All good monsters need a weakness, and kappa don't disappoint in this regard. They have a saucer-like depression on the top of their head, and they can survive on land only as long as they keep this filled with water. Should you come across one, you can simply give it a nice deep bow, and it will be honour-bound to return the gesture, even though this will likely result in its demise. So, they may have just been made up to teach children the importance of a) manners and b) staying out of rivers.

Again, I think a lot of our legends would sound similarly demented to a newcomer. I'll leave it as an exercise for the reader to think about how you would explain vampires to our notional curious extraterrestrial. What I like abut kappa is their moral ambiguity, which I feel most of our fairy tales lack.

Anyway, back to setsubun. Once again, I got a packet of dried beans with my lunch today. On the way home, the supermarket was doing a roaring trade in ehou maki, one of which I managed to bag without being awkwardly interviewed this time around. I pushed the boat out with a huge 880yen sushi log that containing, as tradition dictates, seven fillings. (These were, I think: tuna, eel, prawn, crab, fake crab, salmon roe, and cucumber.) Had I wanted to pull out all the stops in addition to pushing out the boat, I could have got the 1250yen deluxe version which boasted no less than a dozen fillings. But I reasoned that as the number of fillings increased, so did the probability that one of them would be natto.

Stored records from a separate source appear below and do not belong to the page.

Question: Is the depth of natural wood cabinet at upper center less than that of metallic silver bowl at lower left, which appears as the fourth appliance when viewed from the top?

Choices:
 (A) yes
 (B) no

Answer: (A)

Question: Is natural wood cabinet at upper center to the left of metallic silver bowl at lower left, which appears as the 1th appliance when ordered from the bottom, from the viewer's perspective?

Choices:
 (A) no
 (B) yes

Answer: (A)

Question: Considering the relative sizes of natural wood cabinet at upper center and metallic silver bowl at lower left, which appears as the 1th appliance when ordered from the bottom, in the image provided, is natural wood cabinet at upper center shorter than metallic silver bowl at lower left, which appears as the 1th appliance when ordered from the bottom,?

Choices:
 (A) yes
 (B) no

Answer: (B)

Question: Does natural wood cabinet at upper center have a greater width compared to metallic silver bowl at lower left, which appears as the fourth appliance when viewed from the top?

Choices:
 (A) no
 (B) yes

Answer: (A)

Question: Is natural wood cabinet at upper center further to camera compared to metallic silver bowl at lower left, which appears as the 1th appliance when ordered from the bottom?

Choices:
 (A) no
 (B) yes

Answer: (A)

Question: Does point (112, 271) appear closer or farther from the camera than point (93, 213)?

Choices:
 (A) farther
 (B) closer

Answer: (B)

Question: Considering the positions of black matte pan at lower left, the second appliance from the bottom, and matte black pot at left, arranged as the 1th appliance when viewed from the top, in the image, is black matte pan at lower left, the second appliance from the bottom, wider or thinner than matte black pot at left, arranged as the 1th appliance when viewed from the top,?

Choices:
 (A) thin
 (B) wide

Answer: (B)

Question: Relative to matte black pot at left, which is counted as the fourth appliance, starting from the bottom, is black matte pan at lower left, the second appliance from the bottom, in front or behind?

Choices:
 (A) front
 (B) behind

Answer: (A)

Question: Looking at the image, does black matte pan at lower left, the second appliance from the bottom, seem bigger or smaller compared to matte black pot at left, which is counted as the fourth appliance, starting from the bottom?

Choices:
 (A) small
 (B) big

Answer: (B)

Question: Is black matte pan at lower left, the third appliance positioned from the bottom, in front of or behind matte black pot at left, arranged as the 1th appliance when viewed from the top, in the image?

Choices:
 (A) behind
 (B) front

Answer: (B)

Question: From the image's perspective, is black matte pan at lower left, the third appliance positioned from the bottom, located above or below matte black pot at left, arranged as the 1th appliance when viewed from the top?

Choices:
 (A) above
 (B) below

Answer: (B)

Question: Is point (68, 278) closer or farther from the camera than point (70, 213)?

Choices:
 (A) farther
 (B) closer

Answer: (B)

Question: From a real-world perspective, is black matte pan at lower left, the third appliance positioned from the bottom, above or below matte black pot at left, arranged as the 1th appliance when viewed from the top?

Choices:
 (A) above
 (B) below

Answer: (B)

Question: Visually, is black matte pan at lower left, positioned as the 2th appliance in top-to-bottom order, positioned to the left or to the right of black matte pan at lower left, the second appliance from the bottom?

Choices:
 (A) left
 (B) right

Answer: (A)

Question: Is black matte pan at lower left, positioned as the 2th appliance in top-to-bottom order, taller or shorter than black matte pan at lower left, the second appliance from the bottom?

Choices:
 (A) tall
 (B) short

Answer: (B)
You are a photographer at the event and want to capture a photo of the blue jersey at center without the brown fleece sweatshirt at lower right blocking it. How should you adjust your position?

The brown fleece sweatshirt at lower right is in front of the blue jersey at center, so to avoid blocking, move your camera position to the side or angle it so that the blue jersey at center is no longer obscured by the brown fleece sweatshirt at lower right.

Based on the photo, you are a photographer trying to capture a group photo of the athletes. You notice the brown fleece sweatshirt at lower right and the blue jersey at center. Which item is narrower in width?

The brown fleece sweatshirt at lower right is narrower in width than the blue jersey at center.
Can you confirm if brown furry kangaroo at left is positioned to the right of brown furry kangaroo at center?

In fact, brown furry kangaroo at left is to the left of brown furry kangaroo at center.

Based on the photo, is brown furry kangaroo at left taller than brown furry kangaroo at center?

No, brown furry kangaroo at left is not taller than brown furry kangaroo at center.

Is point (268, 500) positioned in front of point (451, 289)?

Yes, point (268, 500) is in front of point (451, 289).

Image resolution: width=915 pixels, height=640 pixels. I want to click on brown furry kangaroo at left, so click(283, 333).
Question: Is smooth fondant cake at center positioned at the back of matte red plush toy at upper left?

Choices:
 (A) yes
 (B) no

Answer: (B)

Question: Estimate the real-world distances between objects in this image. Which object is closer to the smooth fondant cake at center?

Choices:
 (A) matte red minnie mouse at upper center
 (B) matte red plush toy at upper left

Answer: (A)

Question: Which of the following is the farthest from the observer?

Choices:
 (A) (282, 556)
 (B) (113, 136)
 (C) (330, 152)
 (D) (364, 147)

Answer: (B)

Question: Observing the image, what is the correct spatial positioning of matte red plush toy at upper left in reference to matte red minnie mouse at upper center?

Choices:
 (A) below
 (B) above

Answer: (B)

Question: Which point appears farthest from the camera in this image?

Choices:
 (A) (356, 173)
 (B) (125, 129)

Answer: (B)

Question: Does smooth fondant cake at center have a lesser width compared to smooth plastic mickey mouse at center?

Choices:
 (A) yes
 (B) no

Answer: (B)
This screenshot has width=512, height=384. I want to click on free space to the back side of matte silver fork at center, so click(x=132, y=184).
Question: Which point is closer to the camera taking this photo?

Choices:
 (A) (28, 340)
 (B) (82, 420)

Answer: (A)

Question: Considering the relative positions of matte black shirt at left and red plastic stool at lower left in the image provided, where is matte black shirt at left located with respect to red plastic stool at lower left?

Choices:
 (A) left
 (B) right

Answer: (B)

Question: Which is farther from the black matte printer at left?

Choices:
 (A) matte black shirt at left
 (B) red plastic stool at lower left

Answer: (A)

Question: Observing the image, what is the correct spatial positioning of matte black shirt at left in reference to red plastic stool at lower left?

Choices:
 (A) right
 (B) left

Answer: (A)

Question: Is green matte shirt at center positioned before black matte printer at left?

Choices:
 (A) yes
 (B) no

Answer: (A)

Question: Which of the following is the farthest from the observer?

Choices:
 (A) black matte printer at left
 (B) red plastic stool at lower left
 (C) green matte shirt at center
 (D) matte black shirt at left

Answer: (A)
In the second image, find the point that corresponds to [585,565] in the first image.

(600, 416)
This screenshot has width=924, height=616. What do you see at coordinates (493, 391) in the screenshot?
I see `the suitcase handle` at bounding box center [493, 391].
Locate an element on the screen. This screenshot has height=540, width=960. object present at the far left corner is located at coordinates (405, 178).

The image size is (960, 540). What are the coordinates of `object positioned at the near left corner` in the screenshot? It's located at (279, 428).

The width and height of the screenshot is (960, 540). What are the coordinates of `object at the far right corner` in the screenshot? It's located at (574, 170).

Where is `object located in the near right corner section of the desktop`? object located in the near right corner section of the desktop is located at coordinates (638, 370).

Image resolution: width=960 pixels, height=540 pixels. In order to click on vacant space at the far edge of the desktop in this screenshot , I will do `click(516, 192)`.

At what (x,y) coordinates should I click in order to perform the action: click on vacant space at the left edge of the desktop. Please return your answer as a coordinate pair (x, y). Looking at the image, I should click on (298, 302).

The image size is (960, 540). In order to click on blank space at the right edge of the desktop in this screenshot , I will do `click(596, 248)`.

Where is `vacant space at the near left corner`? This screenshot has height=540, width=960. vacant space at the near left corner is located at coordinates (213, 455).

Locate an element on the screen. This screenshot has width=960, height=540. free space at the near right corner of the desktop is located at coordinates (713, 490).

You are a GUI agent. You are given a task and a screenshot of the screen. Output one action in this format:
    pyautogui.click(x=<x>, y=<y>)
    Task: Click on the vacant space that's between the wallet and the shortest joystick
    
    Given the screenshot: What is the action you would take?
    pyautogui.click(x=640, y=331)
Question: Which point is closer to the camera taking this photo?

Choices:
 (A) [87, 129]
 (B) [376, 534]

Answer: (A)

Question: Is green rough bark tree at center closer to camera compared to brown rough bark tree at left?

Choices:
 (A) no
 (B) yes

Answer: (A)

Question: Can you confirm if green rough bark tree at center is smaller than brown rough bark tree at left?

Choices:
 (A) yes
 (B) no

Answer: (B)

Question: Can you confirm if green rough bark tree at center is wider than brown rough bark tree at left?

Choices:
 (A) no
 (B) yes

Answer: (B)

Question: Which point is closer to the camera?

A teacher of some advanced years was telling me this that this whole ehou maki business only came about a few decades ago, and opined that it was evidence of the shrewdness of sushi merchants. Banishing demons from one's home with a barrage of dried beans is all very well, but there's not much bottom line in that for anybody. I'm inclined to believe this assessment, as the degree of spurious commercialisation surrounding Valentine's Day in Japan puts the West to shame. I mean, they've managed to turn it into two days, for a start.

Finally, I can announce that I just submitted my intention to stay for a third year. Re-upping last time was a no-brainer, but this time I had to repeatedly engage large parts of my central nervous system before coming to a decision. I figured that I've got a pretty sweet gig here, and three years in Japan hopefully isn't going to be that much more detrimental to my career prospects than two would have been. I think I'll probably call it a day after that though.